SOUTH CENTRAL BELL TELEPHONE CO. v. ALABAMA
SOUTH CENTRAL BELL TELEPHONE CO. et al. v. ALABAMA et al.
certiorari to the supreme court of alabama
Alabama requires each corporation doing business in that State to pay a franchise tax based on the firm’s capital. The tax for a domestic firm is based on the par value of the firm’s stock, which the firm may set at a level well below its book or market value. An out-of-state firm must pay tax based on the value of the actual amount of capital it employs in the State, with no leeway to control its tax base. Reynolds Metals Company and other corporations sued the state tax authorities, seeking a refund of the foreign franchise tax they had paid on the ground that the tax discriminated against foreign corporations in violation of the Commerce and Equal Protection Clauses. The State Supreme Court rejected the claims, holding that the special burden imposed on foreign corporations simply offset a different burden imposed exclusively on domestic corporations by Alabama’s domestic shares tax. Subsequently, South Central Bell Telephone Company and other foreign corporations went to trial in the present suit, asserting similar Commerce and Equal Protection Clause claims, though in respect to different tax years. The trial court agreed with the Bell plaintiffs that the tax substantially discriminates against foreign corporations, but nonetheless dismissed their claims as barred by res judicata in light of the State Supreme Court’s Reynolds Metals decision. The State Supreme Court affirmed.

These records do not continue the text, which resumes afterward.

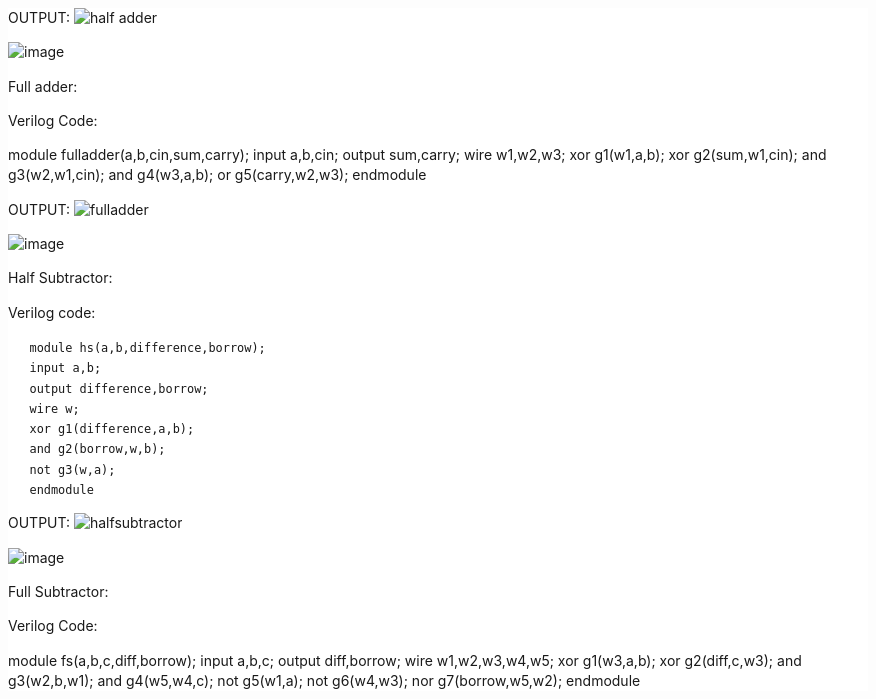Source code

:OUTPUT:
<img width="960" alt="half adder" src="https://github.com/Vaishnavi6825/VLSI-LAB-EXP-1/assets/131337024/e7bc29e1-0f27-454f-af59-33b19c4ea519">


![image](https://github.com/navaneethans/VLSI-LAB-EXPERIMENTS/assets/6987778/0e1ecb96-0c25-4556-832b-aeeedfdfe7b9)


Full adder:

Verilog Code:

 module fulladder(a,b,cin,sum,carry);
       input a,b,cin;
       output sum,carry;
       wire w1,w2,w3;
       xor g1(w1,a,b);
       xor g2(sum,w1,cin);
       and g3(w2,w1,cin);
       and  g4(w3,a,b);
       or g5(carry,w2,w3);
       endmodule


OUTPUT:
<img width="960" alt="fulladder" src="https://github.com/Vaishnavi6825/VLSI-LAB-EXP-1/assets/131337024/9de72619-cf94-42e6-92cc-66cd9f3c390e">


![image](https://github.com/navaneethans/VLSI-LAB-EXPERIMENTS/assets/6987778/9bb3964c-438f-469d-a3de-c1cca6f323fb)


Half Subtractor:

Verilog code:

       module hs(a,b,difference,borrow);
       input a,b;
       output difference,borrow;
       wire w;
       xor g1(difference,a,b);
       and g2(borrow,w,b);
       not g3(w,a);
       endmodule

OUTPUT:
<img width="960" alt="halfsubtractor" src="https://github.com/Vaishnavi6825/VLSI-LAB-EXP-1/assets/131337024/0ecea1ce-5630-4b7e-bf12-41b6a827398f">


![image](https://github.com/navaneethans/VLSI-LAB-EXPERIMENTS/assets/6987778/731470b7-eb4e-49f8-8bb7-2994052a7184)



Full Subtractor:

Verilog Code:

 module fs(a,b,c,diff,borrow);
    input a,b,c;
    output diff,borrow;
    wire w1,w2,w3,w4,w5;
    xor g1(w3,a,b);
    xor g2(diff,c,w3);
    and g3(w2,b,w1);
    and g4(w5,w4,c);
    not g5(w1,a);
    not g6(w4,w3);
    nor g7(borrow,w5,w2);
endmodule
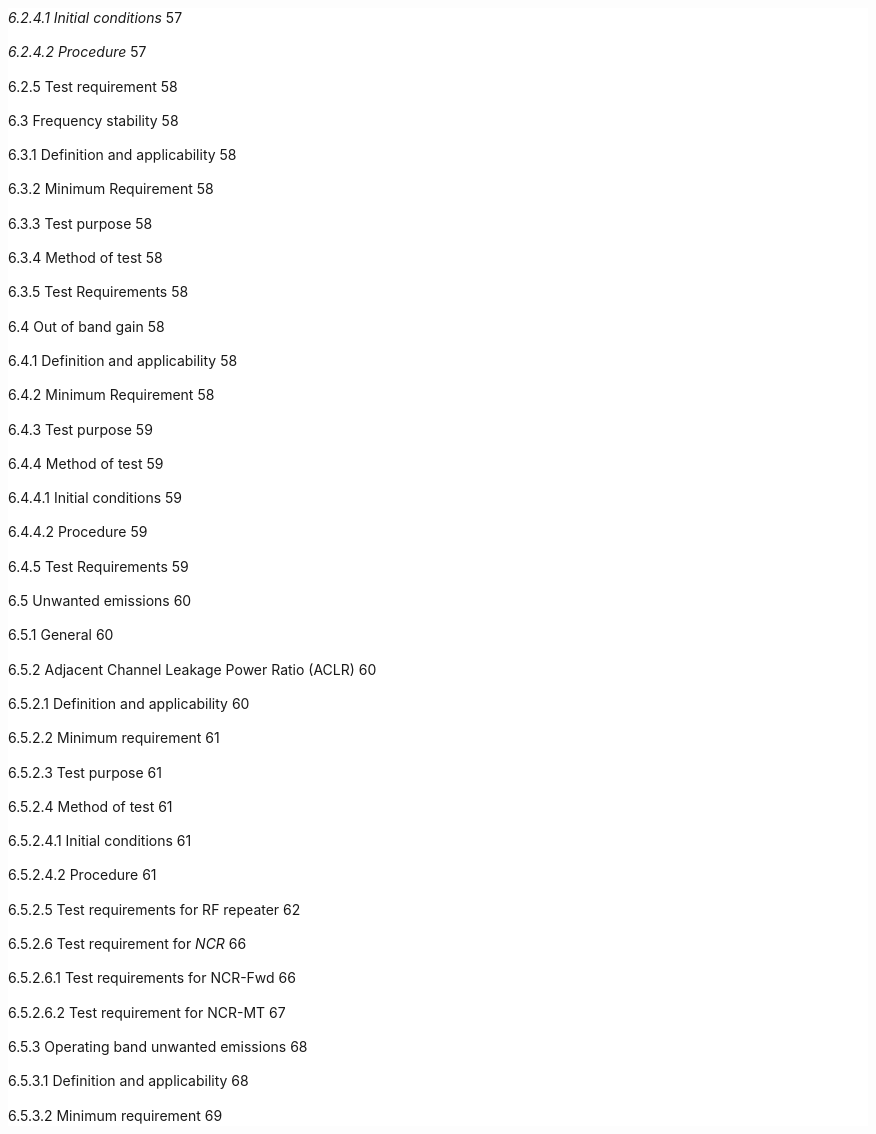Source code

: *6.2.4.1* *Initial conditions* 57

*6.2.4.2* *Procedure* 57

6.2.5 Test requirement 58

6.3 Frequency stability 58

6.3.1 Definition and applicability 58

6.3.2 Minimum Requirement 58

6.3.3 Test purpose 58

6.3.4 Method of test 58

6.3.5 Test Requirements 58

6.4 Out of band gain 58

6.4.1 Definition and applicability 58

6.4.2 Minimum Requirement 58

6.4.3 Test purpose 59

6.4.4 Method of test 59

6.4.4.1 Initial conditions 59

6.4.4.2 Procedure 59

6.4.5 Test Requirements 59

6.5 Unwanted emissions 60

6.5.1 General 60

6.5.2 Adjacent Channel Leakage Power Ratio (ACLR) 60

6.5.2.1 Definition and applicability 60

6.5.2.2 Minimum requirement 61

6.5.2.3 Test purpose 61

6.5.2.4 Method of test 61

6.5.2.4.1 Initial conditions 61

6.5.2.4.2 Procedure 61

6.5.2.5 Test requirements for RF repeater 62

6.5.2.6 Test requirement for *NCR* 66

6.5.2.6.1 Test requirements for NCR-Fwd 66

6.5.2.6.2 Test requirement for NCR-MT 67

6.5.3 Operating band unwanted emissions 68

6.5.3.1 Definition and applicability 68

6.5.3.2 Minimum requirement 69
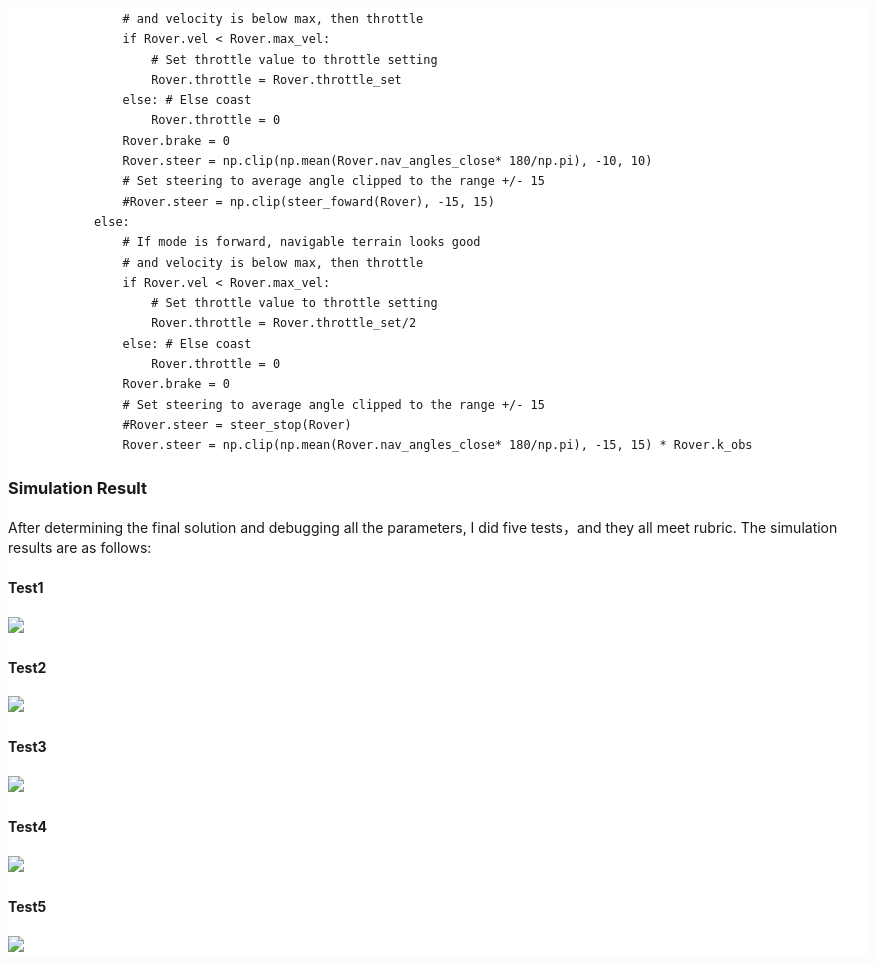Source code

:                     # and velocity is below max, then throttle 
                    if Rover.vel < Rover.max_vel:
                        # Set throttle value to throttle setting
                        Rover.throttle = Rover.throttle_set
                    else: # Else coast
                        Rover.throttle = 0
                    Rover.brake = 0
                    Rover.steer = np.clip(np.mean(Rover.nav_angles_close* 180/np.pi), -10, 10)
                    # Set steering to average angle clipped to the range +/- 15
                    #Rover.steer = np.clip(steer_foward(Rover), -15, 15)
                else:
                    # If mode is forward, navigable terrain looks good 
                    # and velocity is below max, then throttle 
                    if Rover.vel < Rover.max_vel:
                        # Set throttle value to throttle setting
                        Rover.throttle = Rover.throttle_set/2
                    else: # Else coast
                        Rover.throttle = 0
                    Rover.brake = 0
                    # Set steering to average angle clipped to the range +/- 15
                    #Rover.steer = steer_stop(Rover)
                    Rover.steer = np.clip(np.mean(Rover.nav_angles_close* 180/np.pi), -15, 15) * Rover.k_obs


### Simulation Result
After determining the final solution and debugging all the parameters, I did five tests，and they all meet rubric. The simulation results are as follows:  
#### Test1
![](https://i.imgur.com/P9FOXnB.jpg)   
#### Test2   
![](https://i.imgur.com/dgXdytG.jpg)
#### Test3    
![](https://i.imgur.com/ABmUaLH.jpg)
#### Test4    
![](https://i.imgur.com/zNMcAKV.jpg)
#### Test5    
![](https://i.imgur.com/GPMuWqY.jpg)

1. The State’s argument that this Court lacks appellate jurisdiction under the Eleventh Amendment was considered and rejected in McKesson Corp. v. Division of Alcoholic Beverages and Tobacco, Fla. Dept. of Business Regulation, 496 U. S. 18. That case confirmed a long-established and uniform practice of reviewing state-court decisions on federal matters, regardless of whether the State was the plaintiff or the defendant in the trial court. E.g., id., at 28. The Court will not revisit that relatively recent precedent. Cf. Planned Parenthood of Southeastern Pa. v. Casey, 505 U. S. 833. Pp. 4–6.
2. To the extent that the State Supreme Court based its decision on claim or issue preclusion (res judicata or collateral estoppel), that decision is inconsistent with the Fourteenth Amendment’s due process guarantee. Since Reynolds Metals and this case involve different plaintiffs and tax years, neither is a class action, and no one claims there is privity or some other special relationship between the two sets of plaintiffs, the Bell plaintiffs are “strangers” to the earlier judgment and thus cannot be bound by that judgment. Richards v. Jefferson County, 517 U. S. 793. That the Bell plaintiffs were aware of the Reynolds Metals litigation and that one of the Reynolds Metals lawyers also represented the Bell plaintiffs created no special representational relationship between the earlier and later plaintiffs. Nor could these facts have led the Bell plaintiffs to expect to be precluded, as a res judicata matter, by the earlier judgment itself. Although the Bell plaintiffs, in a letter to the trial court, specifically requested that their case be held in abeyance until Reynolds Metals was decided, the letter was no more than a routine request for continuance and does not distinguish Richards . Pp. 6–8.
3. The state franchise tax on foreign corporations impermissibly discriminates against interstate commerce, in violation of the Commerce Clause. State law gives domestic corporations the ability to reduce their franchise tax liability simply by reducing the par value of their stock, while it denies foreign corporations that same ability. The State cannot justify this discrimination on the ground that the tax is a complementary or compensatory tax that offsets the tax burden that the domestic shares tax imposes upon domestic corporations, since the relevant tax burdens are not roughly approximate, nor are they similar in substance. See, e.g., Oregon Waste Systems, Inc. v. Department of Environmental Quality of Ore., 511 U. S. 93. Alabama imposes its foreign franchise tax on a foreign firm’s decision to do business in the State; it imposes its domestic shares tax on a certain form of property ownership, namely, shares in domestic corporations. The State’s invitation to reconsider and abandon the Court’s negative Commerce Clause cases will not be entertained, as the State did not make clear it intended to make this argument until it filed its brief on the merits. Pp. 8–10.
711 So. 2d 1005, reversed and remanded.
Breyer, J., delivered the opinion for a unanimous Court. O’Connor, J., and Thomas, J., filed concurring opinions.
SOUTH CENTRAL BELL TELEPHONE COMPANY,
et al. , PETITIONERS v. ALABAMA et al.
on writ of certiorari to the supreme court of alabama
Justice O’Connor, concurring.
I join the opinion of the Court, and I agree that the State’s failure to properly raise its challenge to our negative Commerce Clause jurisprudence supports a decision not to pass on the merits of this claim. Ante , at 10. I further note, however, that the State does nothing that would persuade me to reconsider or abandon our well-established body of negative Commerce Clause jurisprudence.